WHAT TO PRODUCE: Retype all of the entries that appear below, keeping them exactly as they are.

DATA SHOWN:
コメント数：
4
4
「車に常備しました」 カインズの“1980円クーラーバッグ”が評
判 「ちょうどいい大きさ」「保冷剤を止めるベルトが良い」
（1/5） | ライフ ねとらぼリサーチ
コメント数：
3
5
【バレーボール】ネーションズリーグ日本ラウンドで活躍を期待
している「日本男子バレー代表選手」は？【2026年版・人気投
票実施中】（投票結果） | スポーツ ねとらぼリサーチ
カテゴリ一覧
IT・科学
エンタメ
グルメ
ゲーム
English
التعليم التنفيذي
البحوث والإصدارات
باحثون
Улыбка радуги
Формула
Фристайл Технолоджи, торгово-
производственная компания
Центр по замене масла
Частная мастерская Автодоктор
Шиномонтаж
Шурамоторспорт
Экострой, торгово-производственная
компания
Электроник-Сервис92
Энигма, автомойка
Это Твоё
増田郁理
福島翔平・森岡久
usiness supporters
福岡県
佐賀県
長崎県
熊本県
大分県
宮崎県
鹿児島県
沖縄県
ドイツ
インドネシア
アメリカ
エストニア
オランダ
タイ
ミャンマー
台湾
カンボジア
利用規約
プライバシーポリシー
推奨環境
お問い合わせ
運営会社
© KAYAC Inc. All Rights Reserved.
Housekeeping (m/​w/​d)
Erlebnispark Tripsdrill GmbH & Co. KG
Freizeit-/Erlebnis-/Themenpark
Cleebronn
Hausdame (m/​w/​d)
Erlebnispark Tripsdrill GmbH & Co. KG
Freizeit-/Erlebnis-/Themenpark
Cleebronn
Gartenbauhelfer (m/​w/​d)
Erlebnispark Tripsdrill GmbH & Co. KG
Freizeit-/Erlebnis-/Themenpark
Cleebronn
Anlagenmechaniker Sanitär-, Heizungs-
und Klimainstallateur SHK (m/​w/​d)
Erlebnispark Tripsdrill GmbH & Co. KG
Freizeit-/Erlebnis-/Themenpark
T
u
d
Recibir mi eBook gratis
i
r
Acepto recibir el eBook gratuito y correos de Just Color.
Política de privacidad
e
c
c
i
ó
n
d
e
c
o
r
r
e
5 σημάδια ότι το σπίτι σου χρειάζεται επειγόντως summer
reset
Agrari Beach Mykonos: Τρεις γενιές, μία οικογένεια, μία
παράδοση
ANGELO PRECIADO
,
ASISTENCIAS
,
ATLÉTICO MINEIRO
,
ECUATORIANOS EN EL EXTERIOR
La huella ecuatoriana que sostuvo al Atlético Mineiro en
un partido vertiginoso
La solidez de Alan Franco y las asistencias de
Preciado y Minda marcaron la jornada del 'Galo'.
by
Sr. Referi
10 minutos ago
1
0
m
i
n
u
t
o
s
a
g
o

YOUR RESPONSE:
コメント数：
4
4
「車に常備しました」 カインズの“1980円クーラーバッグ”が評
判 「ちょうどいい大きさ」「保冷剤を止めるベルトが良い」
（1/5） | ライフ ねとらぼリサーチ
コメント数：
3
5
【バレーボール】ネーションズリーグ日本ラウンドで活躍を期待
している「日本男子バレー代表選手」は？【2026年版・人気投
票実施中】（投票結果） | スポーツ ねとらぼリサーチ
カテゴリ一覧
IT・科学
エンタメ
グルメ
ゲーム
English
التعليم التنفيذي
البحوث والإصدارات
باحثون
Улыбка радуги
Формула
Фристайл Технолоджи, торгово-
производственная компания
Центр по замене масла
Частная мастерская Автодоктор
Шиномонтаж
Шурамоторспорт
Экострой, торгово-производственная
компания
Электроник-Сервис92
Энигма, автомойка
Это Твоё
増田郁理
福島翔平・森岡久
usiness supporters
福岡県
佐賀県
長崎県
熊本県
大分県
宮崎県
鹿児島県
沖縄県
ドイツ
インドネシア
アメリカ
エストニア
オランダ
タイ
ミャンマー
台湾
カンボジア
利用規約
プライバシーポリシー
推奨環境
お問い合わせ
運営会社
© KAYAC Inc. All Rights Reserved.
Housekeeping (m/​w/​d)
Erlebnispark Tripsdrill GmbH & Co. KG
Freizeit-/Erlebnis-/Themenpark
Cleebronn
Hausdame (m/​w/​d)
Erlebnispark Tripsdrill GmbH & Co. KG
Freizeit-/Erlebnis-/Themenpark
Cleebronn
Gartenbauhelfer (m/​w/​d)
Erlebnispark Tripsdrill GmbH & Co. KG
Freizeit-/Erlebnis-/Themenpark
Cleebronn
Anlagenmechaniker Sanitär-, Heizungs-
und Klimainstallateur SHK (m/​w/​d)
Erlebnispark Tripsdrill GmbH & Co. KG
Freizeit-/Erlebnis-/Themenpark
T
u
d
Recibir mi eBook gratis
i
r
Acepto recibir el eBook gratuito y correos de Just Color.
Política de privacidad
e
c
c
i
ó
n
d
e
c
o
r
r
e
5 σημάδια ότι το σπίτι σου χρειάζεται επειγόντως summer
reset
Agrari Beach Mykonos: Τρεις γενιές, μία οικογένεια, μία
παράδοση
ANGELO PRECIADO
,
ASISTENCIAS
,
ATLÉTICO MINEIRO
,
ECUATORIANOS EN EL EXTERIOR
La huella ecuatoriana que sostuvo al Atlético Mineiro en
un partido vertiginoso
La solidez de Alan Franco y las asistencias de
Preciado y Minda marcaron la jornada del 'Galo'.
by
Sr. Referi
10 minutos ago
1
0
m
i
n
u
t
o
s
a
g
o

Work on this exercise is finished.